We did this every night while we were putting our kids to bed and then late into the night. 11 days later I packed up my kids on Christmas day, after they had enjoyed the day with family, and drove through a blizzard from Utah to California to go to Disneyland and meet my new “widow friend” in California.
We had already spent hours talking long distance every night but hit it off pretty quickly once we met in person. I was falling for her, she for me. But what really got to me was when we were at the California Adventure theme park. The Radiator Springs Racers ride was the premier ride at the park and one my kids were looking forward to going on. We got there early to get our passes but the ride was broken down so we couldn’t get our fast passes. We came back a little later once it was running again, and the only passes we could get were for 9:30pm that night. We weren’t planning on staying with kids that late at the park and the regular line was 2 hours long so we went in the single rider line which was only 45 minutes long. Everyone rode the ride except for Lisa, Quinton (age 2) and Brendan (age 5) because my little boys were too small to ride alone. As Lisa was waiting with my two boys, she took them to a section where they could see the riders speed by. She looked at Brendan and saw that he started to tear up because he had been excited to go on that ride but now he couldn’t. That broke her heart. Even though he wasn’t her son, her mama gears kicked in. When we got off the ride, Lisa told me that Brendan was going on that ride and she insisted that she would wait in the two hour line while I took the kids on other rides and then as she got closer to the front of the line, I would send Brendan up to her so he could ride with her. This made me melt.
<here is the proof that he went on that ride!>
To think that this woman was going to stand in line for 2 hours by herself so my son could go on the ride. She didn’t know it at the time but that’s when I really fell in love with her.
It is one thing for a woman to fall in love with me personally, but when a woman loves my children and those who I love, that makes me love her so much more.
When the woman that I am now married to and has taken the role as my wife wants to take flowers to my deceased wife and acknowledges her as my wife without feelings of jealousy or competition, it makes me love her that much more.

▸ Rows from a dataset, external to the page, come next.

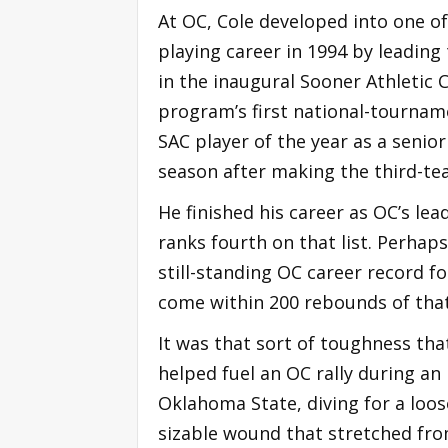
At OC, Cole developed into one of
playing career in 1994 by leading
in the inaugural Sooner Athletic
program’s first national-tournam
SAC player of the year as a senio
season after making the third-tea
He finished his career as OC’s lea
ranks fourth on that list. Perhap
still-standing OC career record f
come within 200 rebounds of tha
It was that sort of toughness tha
helped fuel an OC rally during an
Oklahoma State, diving for a loos
sizable wound that stretched fro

The Savior said “Inasmuch as ye have done it unto one of the least of these my brethren, ye have done it unto me.” Matthew 25:40
I can only imagine, through my own experience how much gratitude the Lord has for those who love their neighbor as the Lord would have you love them. I have pondered upon this concept of when Lisa shows love to those that I love and have realized that this is when I really, really love her.
This is a concept that can apply to any blended family. Children in blended families often resent and resist the new parent, in part because this new parent represents a replacement of their deceased or divorced parent. Is it possible that by truly showing love toward the deceased or divorced parent, that the child may be more accepting of the new parent? I think so. Yet, this may be one of the hardest things for a new stepparent to do.